Selected extract:
------------------------------------------------

The Accidental Discovery
James Whitfield had never heard of Marienbad before his physiotherapist mentioned it. He was fifty-three, a solicitor in the City of London, and his lower back had been a constant source of misery for the better part of a decade. He had tried everything — osteopathy, acupuncture, steroid injections, an ill-advised attempt at hot yoga. Nothing had worked for more than a few weeks.
His physiotherapist, a Czech woman named Petra, suggested the spa town of her homeland. "They have natural peat," she said. "It is not like the treatments here. It is something else entirely." James was sceptical — he was a man of spreadsheets and precedents, not mud baths and mineral springs — but he was also desperate. He booked two weeks at one of the Ensana spa hotels and flew to Prague, then took a bus west through the Bohemian countryside.
"I arrived expecting nothing more than a pleasant fortnight in a pretty town. I left understanding why people have been coming here for two hundred years."
The First Morning
He remembers the first morning with unusual clarity. He woke early — jet lag, he assumed — and walked to the colonnade in the half-light before dawn. The town was silent except for birdsong and the distant sound of water. He found the Cross Spring, filled the porcelain cup he had bought at the hotel reception, and took his first sip.

------------------------------------------------

Assigned task:
Copy out everything in the Marienbad account from "The Accidental Discovery" down to "the Bohemian countryside.", renaming "physiotherapist" as "physical therapist" each time it appears. Work only from the Marienbad account.

------------------------------------------------

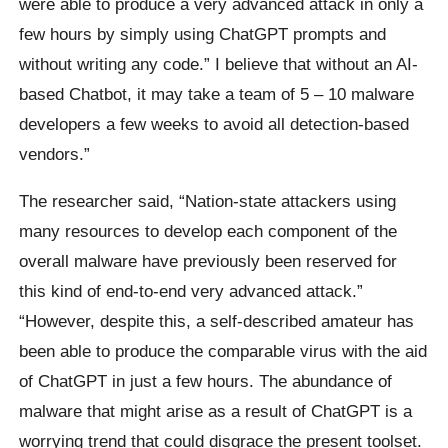
were able to produce a very advanced attack in only a
few hours by simply using ChatGPT prompts and
without writing any code.” I believe that without an AI-
based Chatbot, it may take a team of 5 – 10 malware
developers a few weeks to avoid all detection-based
vendors.”
The researcher said, “Nation-state attackers using
many resources to develop each component of the
overall malware have previously been reserved for
this kind of end-to-end very advanced attack.”
“However, despite this, a self-described amateur has
been able to produce the comparable virus with the aid
of ChatGPT in just a few hours. The abundance of
malware that might arise as a result of ChatGPT is a
worrying trend that could disgrace the present toolset.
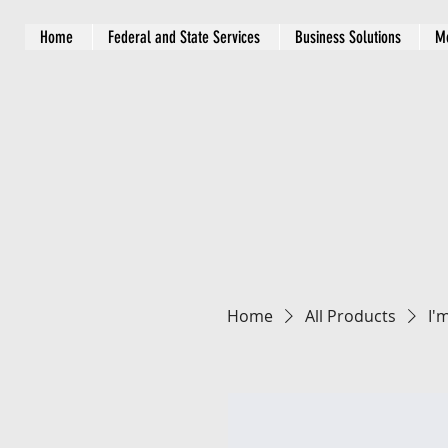
Home
Federal and State Services
Business Solutions
M
Home
All Products
I'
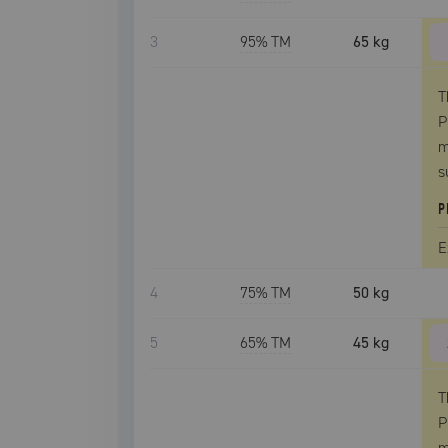
3
95
% TM
65 kg
T
P
m
s
P
E
4
75
% TM
50 kg
5
65
% TM
45 kg
T
P
m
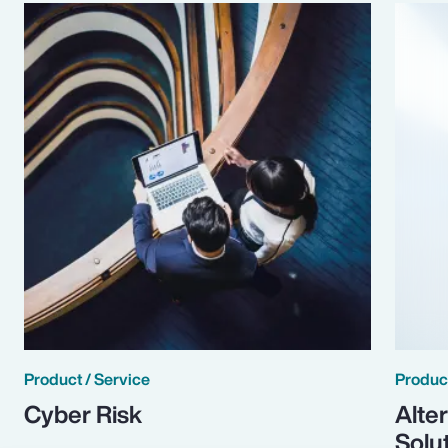
Product / Service
Product
Cyber Risk
Alte
Solu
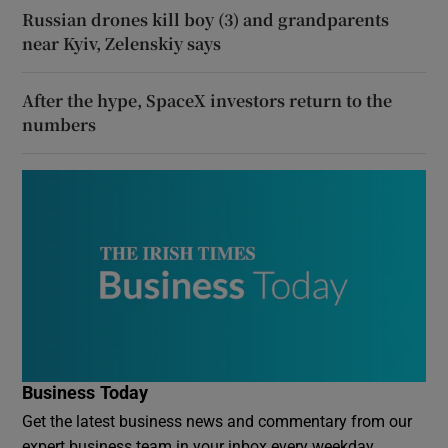
Russian drones kill boy (3) and grandparents
near Kyiv, Zelenskiy says
After the hype, SpaceX investors return to the
numbers
Business Today
Get the latest business news and commentary from our
expert business team in your inbox every weekday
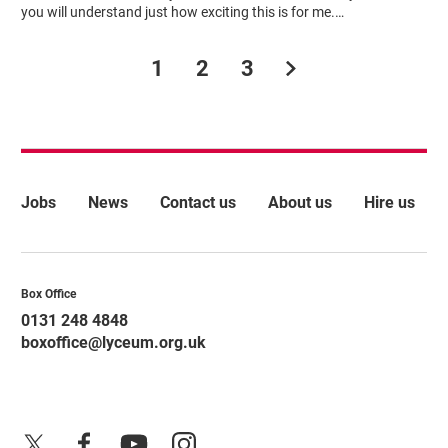
you will understand just how exciting this is for me.…
Next.
1
2
3
More Site Pages
Jobs
News
Contact us
About us
Hire us
Contact Details
Box Office
0131 248 4848
boxoffice@lyceum.org.uk
X
Facebook
YouTube
Instagram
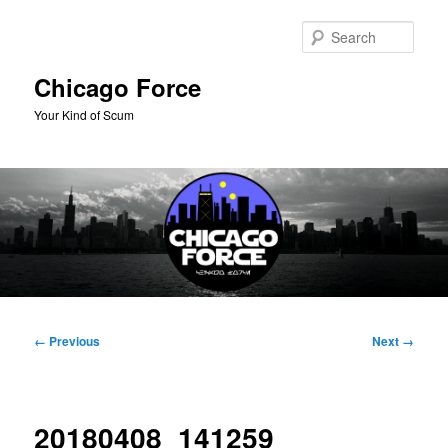
Skip
to
Sear
primary
content
Chicago Force
Your Kind of Scum
Main
menu
Image
← Previous
Next →
navigation
20180408_141259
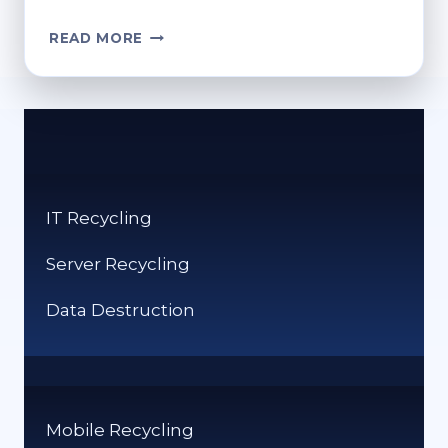
HOW
READ MORE
TO
FIND
MY
RECYCLE
BIN:
QUICK
ACCESS
IT Recycling
TIPS
Server Recycling
Data Destruction
Mobile Recycling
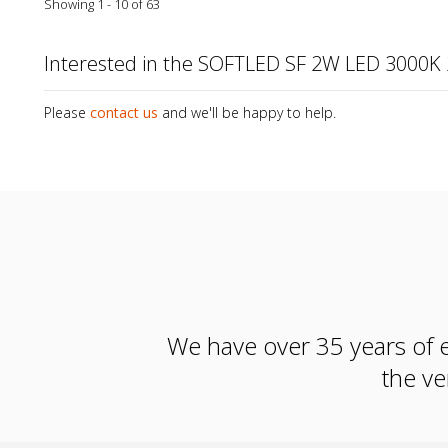
Showing 1 - 10 of 63
Interested in the SOFTLED SF 2W LED 3000K
Please
contact us
and we'll be happy to help.
We have over 35 years of e
the ve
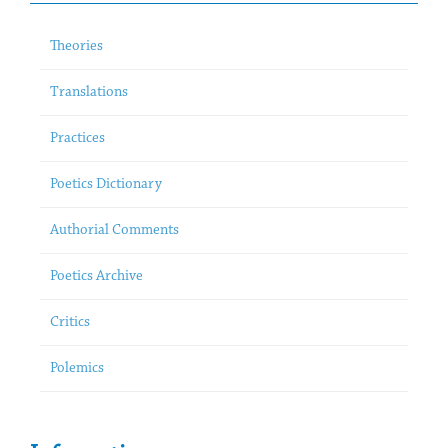
Theories
Translations
Practices
Poetics Dictionary
Authorial Comments
Poetics Archive
Critics
Polemics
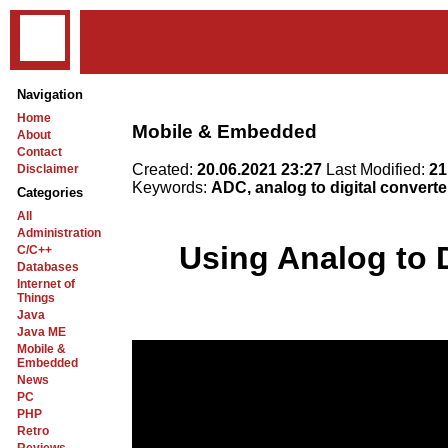
Navigation
Home
Mobile & Embedded
About
Contact
Created:
20.06.2021 23:27
Last Modified:
21
Disclaimer
Keywords:
ADC, analog to digital convert
Categories
All
Administration
Using Analog to 
C/C++
Databases
Internet of
Things
Java
Java ME
Mobile &
Embedded
News
PC
PHP
Retro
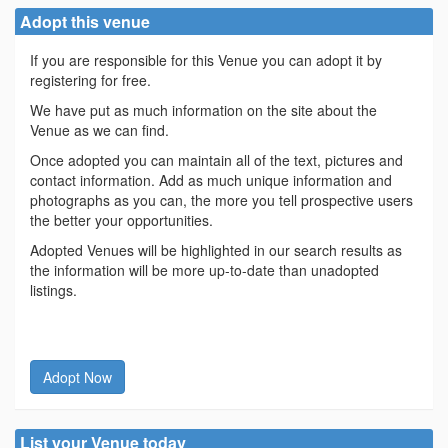
Adopt this venue
If you are responsible for this Venue you can adopt it by
registering for free.
We have put as much information on the site about the
Venue as we can find.
Once adopted you can maintain all of the text, pictures and
contact information. Add as much unique information and
photographs as you can, the more you tell prospective users
the better your opportunities.
Adopted Venues will be highlighted in our search results as
the information will be more up-to-date than unadopted
listings.
Adopt Now
List your Venue today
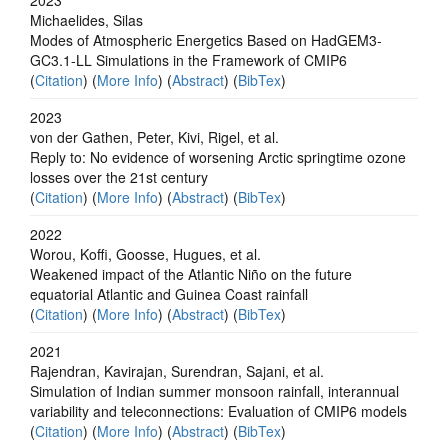
Michaelides, Silas
Modes of Atmospheric Energetics Based on HadGEM3-
GC3.1-LL Simulations in the Framework of CMIP6
(
Citation
) (
More Info
) (
Abstract
) (
BibTex
)
2023
von der Gathen, Peter, Kivi, Rigel, et al.
Reply to: No evidence of worsening Arctic springtime ozone
losses over the 21st century
(
Citation
) (
More Info
) (
Abstract
) (
BibTex
)
2022
Worou, Koffi, Goosse, Hugues, et al.
Weakened impact of the Atlantic Niño on the future
equatorial Atlantic and Guinea Coast rainfall
(
Citation
) (
More Info
) (
Abstract
) (
BibTex
)
2021
Rajendran, Kavirajan, Surendran, Sajani, et al.
Simulation of Indian summer monsoon rainfall, interannual
variability and teleconnections: Evaluation of CMIP6 models
(
Citation
) (
More Info
) (
Abstract
) (
BibTex
)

------------------------------------------------

Response to this exercise:
The Accidental Discovery
James Whitfield had never heard of Marienbad before his physical therapist mentioned it. He was fifty-three, a solicitor in the City of London, and his lower back had been a constant source of misery for the better part of a decade. He had tried everything — osteopathy, acupuncture, steroid injections, an ill-advised attempt at hot yoga. Nothing had worked for more than a few weeks.
His physical therapist, a Czech woman named Petra, suggested the spa town of her homeland. "They have natural peat," she said. "It is not like the treatments here. It is something else entirely." James was sceptical — he was a man of spreadsheets and precedents, not mud baths and mineral springs — but he was also desperate. He booked two weeks at one of the Ensana spa hotels and flew to Prague, then took a bus west through the Bohemian countryside.